Example
In my future-of-sexuality editorial a couple months back, I lamented the lack of (among other things) homosexuality and bisexuality in human-future-in-space sf.
Just encountered an excellent example of what I was looking for: Geoffrey A. Landis's "At Dorado," published in Asimov's last year and reprinted in Hartwell/Cramer's Year's Best SF 8.
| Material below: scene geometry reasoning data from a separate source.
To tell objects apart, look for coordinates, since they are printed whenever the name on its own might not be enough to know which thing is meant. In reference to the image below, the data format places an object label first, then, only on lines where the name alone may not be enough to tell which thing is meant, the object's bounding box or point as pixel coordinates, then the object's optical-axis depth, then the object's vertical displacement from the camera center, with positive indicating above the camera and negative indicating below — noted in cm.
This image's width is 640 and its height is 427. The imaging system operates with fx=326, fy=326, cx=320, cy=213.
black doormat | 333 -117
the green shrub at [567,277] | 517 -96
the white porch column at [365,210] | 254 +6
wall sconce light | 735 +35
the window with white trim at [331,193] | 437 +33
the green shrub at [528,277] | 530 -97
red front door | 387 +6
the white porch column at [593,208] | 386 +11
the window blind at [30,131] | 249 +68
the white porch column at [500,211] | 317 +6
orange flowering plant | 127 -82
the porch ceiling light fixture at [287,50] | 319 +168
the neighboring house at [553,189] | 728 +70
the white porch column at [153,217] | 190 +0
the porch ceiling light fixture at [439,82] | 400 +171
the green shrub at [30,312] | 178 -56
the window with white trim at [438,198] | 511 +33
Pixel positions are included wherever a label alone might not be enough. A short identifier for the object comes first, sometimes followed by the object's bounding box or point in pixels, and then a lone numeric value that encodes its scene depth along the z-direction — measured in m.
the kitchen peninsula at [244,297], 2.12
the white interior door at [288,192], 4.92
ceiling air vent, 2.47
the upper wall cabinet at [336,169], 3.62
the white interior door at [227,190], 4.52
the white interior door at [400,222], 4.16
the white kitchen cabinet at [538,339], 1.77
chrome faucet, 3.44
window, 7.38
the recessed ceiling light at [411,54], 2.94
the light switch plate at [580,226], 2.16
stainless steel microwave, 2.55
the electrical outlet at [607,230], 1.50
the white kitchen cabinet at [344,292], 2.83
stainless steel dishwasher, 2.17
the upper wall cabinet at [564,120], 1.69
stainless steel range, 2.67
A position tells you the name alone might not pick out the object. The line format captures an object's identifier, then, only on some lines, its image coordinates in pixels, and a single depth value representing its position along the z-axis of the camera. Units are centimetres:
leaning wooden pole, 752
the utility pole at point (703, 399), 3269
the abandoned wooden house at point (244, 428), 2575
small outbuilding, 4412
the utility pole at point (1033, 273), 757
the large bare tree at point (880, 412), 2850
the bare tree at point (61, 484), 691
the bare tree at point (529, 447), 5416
The protagonist is a woman who lives on a space station and whose husband (Daryn) is a starship sailor. She's worried that Daryn might have been on a ship that was destroyed. She talks briefly with a young man, Tayo, who also lives on the station, who's worried that his lover might have been on that ship—and her first momentary reaction is to worry that Daryn might also be Tayo's lover. It doesn't bother her in the slightest that that would indicate that Daryn was bi, nor does she react at all to Tayo making clear that the lover he's looking for is indeed male; what bothers her is only the possibility that Daryn might've been cheating on her.
All this is in passing, a minor incident that's thematically important to the story but not a major plot point; just casual, which neatly makes clear that homosexuality and bisexuality are ordinary and unremarkable in the world of the story. Nicely done, all the more so because Landis could just as easily have made Tayo female and thereby kept everyone straight.
I like the story as a story, too, btw; a little bit predictable, but good anyway.